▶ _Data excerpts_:
╔══
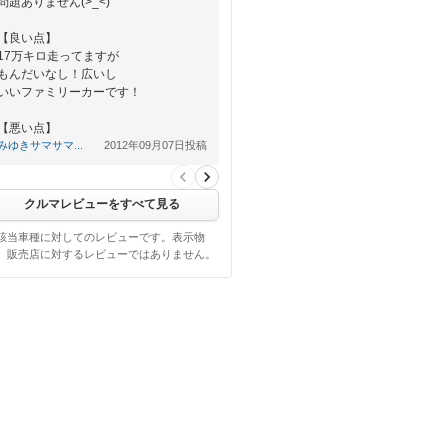
問題ありません(>_<)
【良い点】
17万キロ走ってますが
もんだいなし！広いし
いいファミリーカーです！
【悪い点】
みゆきサマサマ...
2012年09月07日投稿
悪い点は特にはないです！
クルマレビューをすべて見る
該当車種に対してのレビューです。表示物
、販売店に対するレビューではありません。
╚══
▶ _WORK TO BE COMPLETED_: Please output the records exactly, leaving the pictures out.

▶ _YOUR RESPONSE_:
問題ありません(>_<)
【良い点】
17万キロ走ってますが
もんだいなし！広いし
いいファミリーカーです！
【悪い点】
みゆきサマサマ...
2012年09月07日投稿
悪い点は特にはないです！
クルマレビューをすべて見る
該当車種に対してのレビューです。表示物
、販売店に対するレビューではありません。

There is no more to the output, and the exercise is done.